**Your goal**
Return the records word for word, from the line with "context_average_male: median 0.6, box" through the end of the records, leaving out the pictures.

##### Provided entries

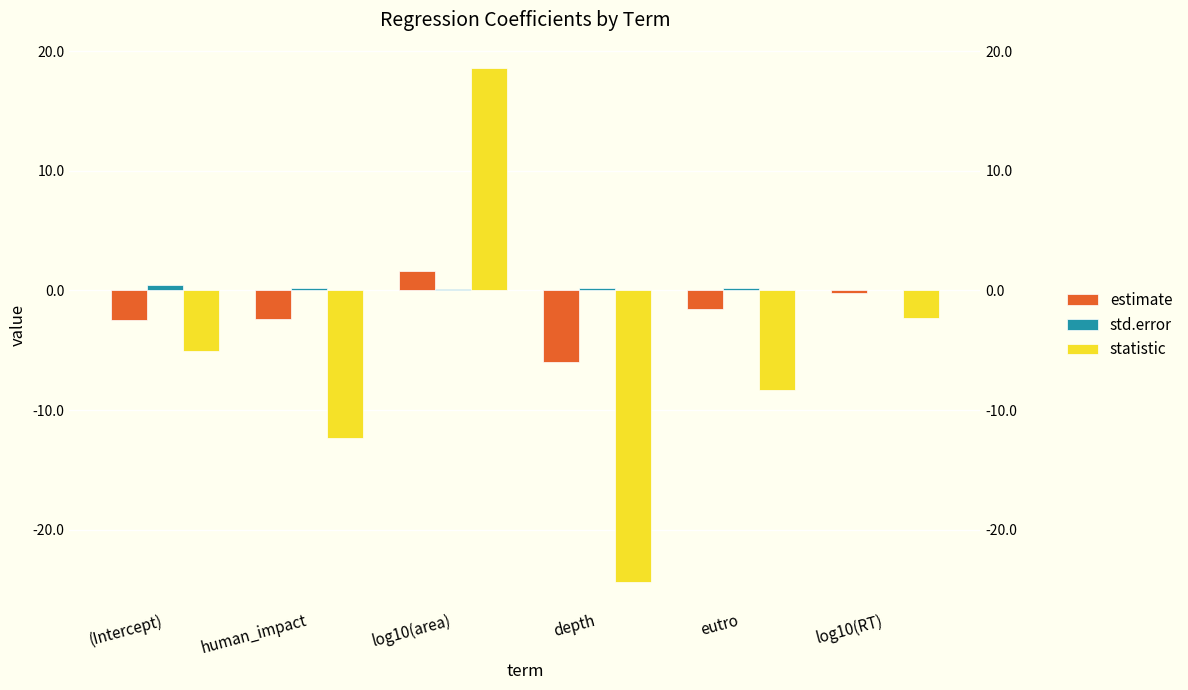

What is the smallest value displayed?

-24.4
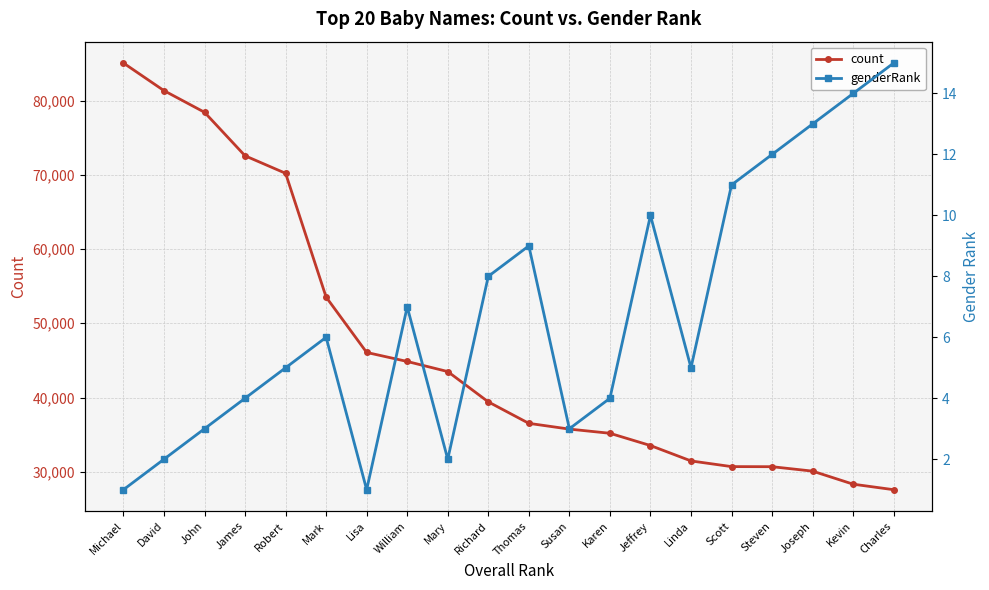

The count series shows 44859 at William. True or false?

True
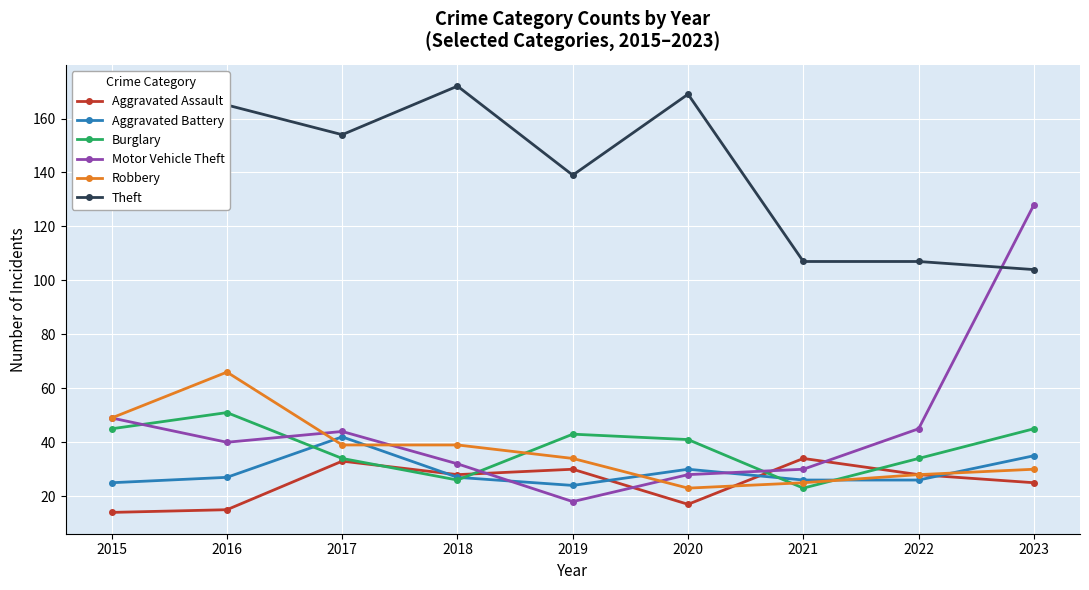

How many values in the Aggravated Assault series are below 28?

4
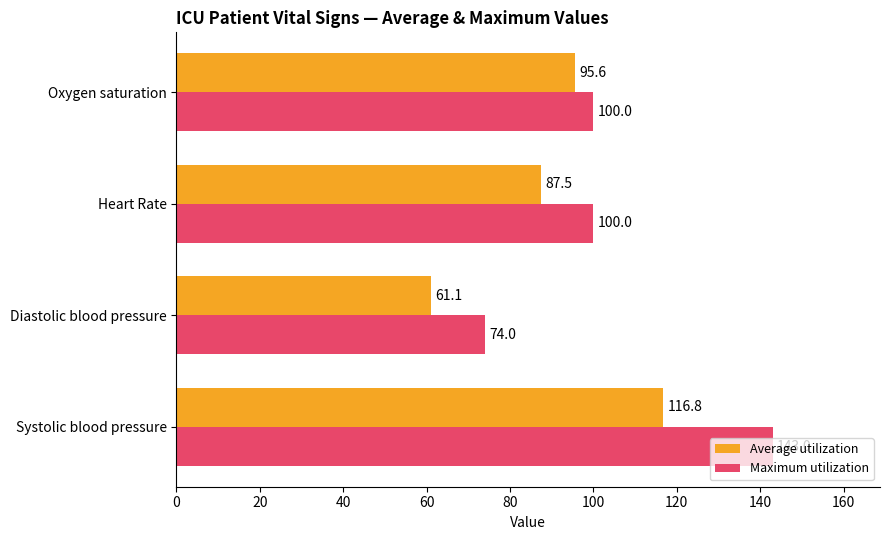

What is the total value across all series at Oxygen saturation?

195.6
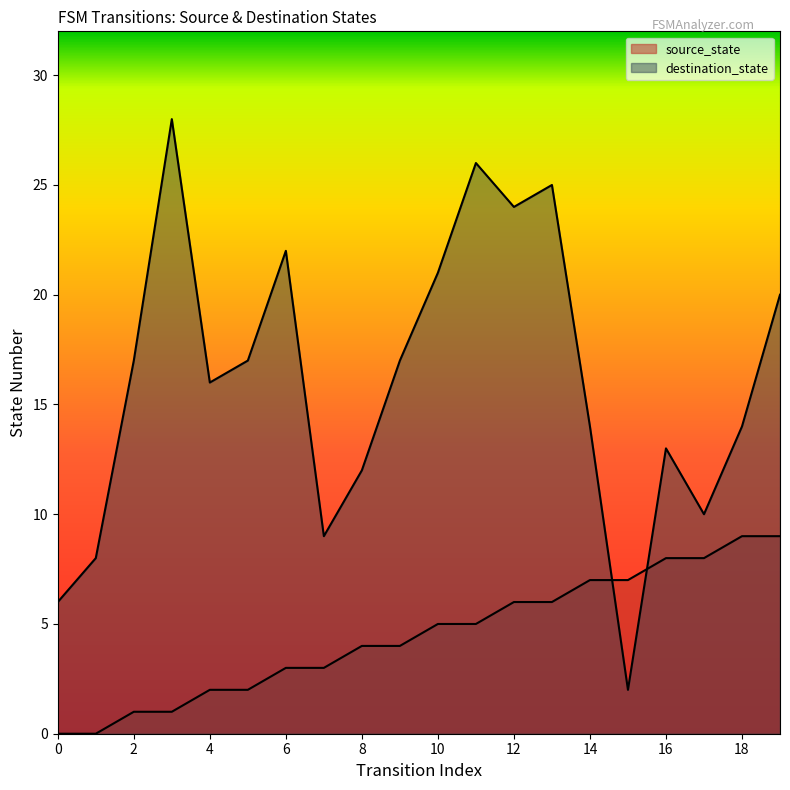

At which label is destination_state closest to 15?

4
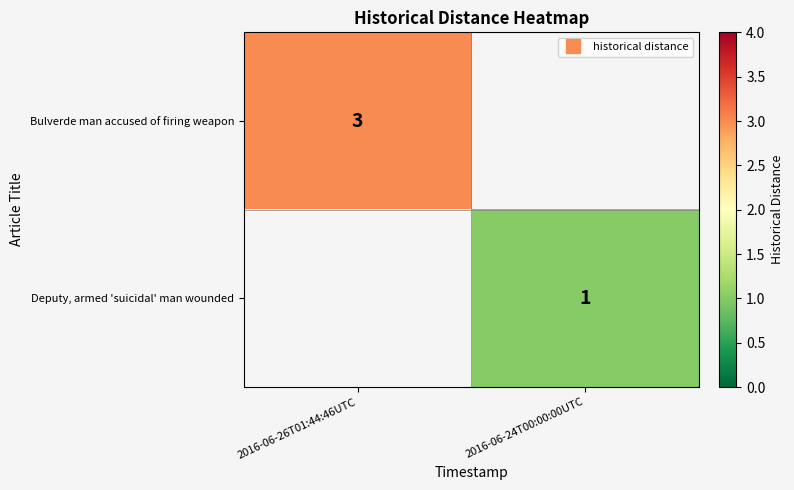

What is the difference between the highest and lowest values at 2016-06-26T01:44:46UTC?

3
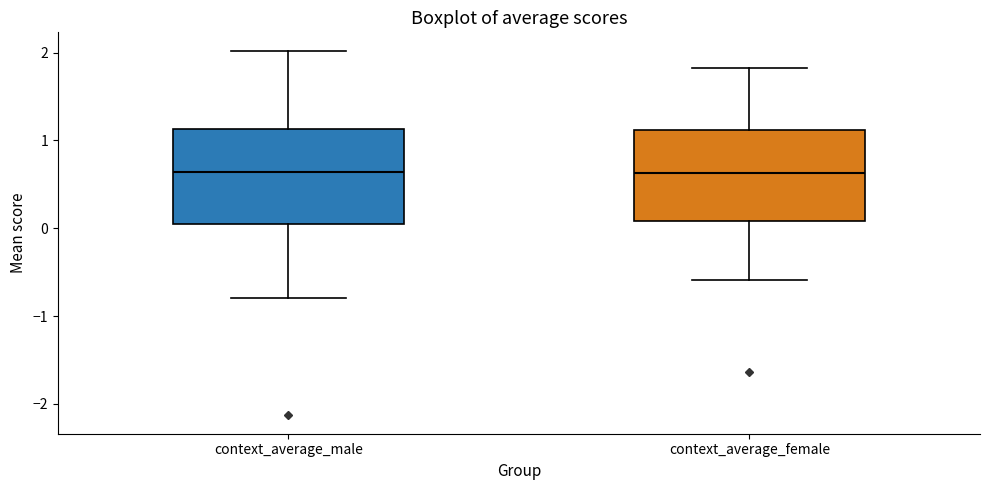

Reading left to right, transcribe this box plot: for each box, give where its median line is, the range the box spans, and where its two whiskers end, as read against the y-axis. The values are not printed on the chart, so give them approximately, as read against the axis.

context_average_male: median 0.6, box 0.0 to 1.1, whiskers -0.8 to 2.0
context_average_female: median 0.6, box 0.1 to 1.1, whiskers -0.6 to 1.8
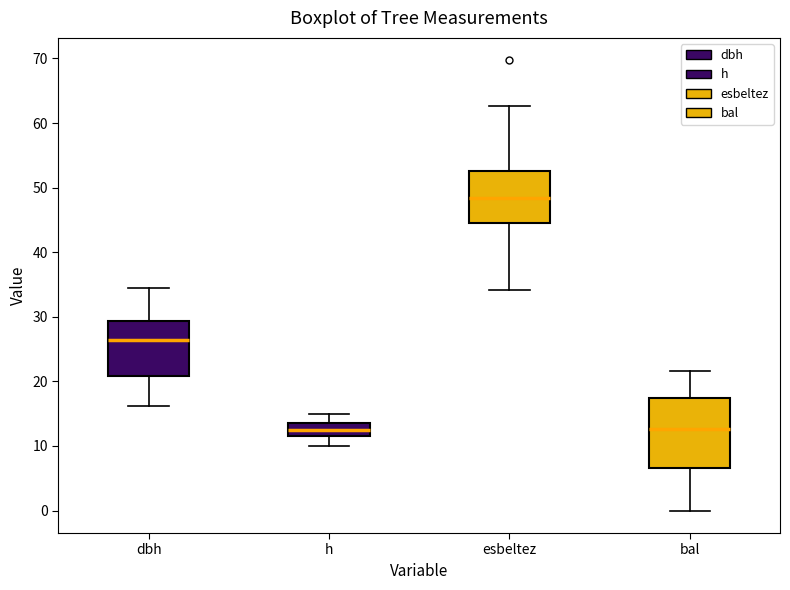

Where is the lower edge of the box for h on the y-axis? The values are not printed on the chart, so give them approximately, as read against the axis.

12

##########

**Solution**
context_average_male: median 0.6, box 0.0 to 1.1, whiskers -0.8 to 2.0
context_average_female: median 0.6, box 0.1 to 1.1, whiskers -0.6 to 1.8

Where is the lower edge of the box for h on the y-axis? The values are not printed on the chart, so give them approximately, as read against the axis.

12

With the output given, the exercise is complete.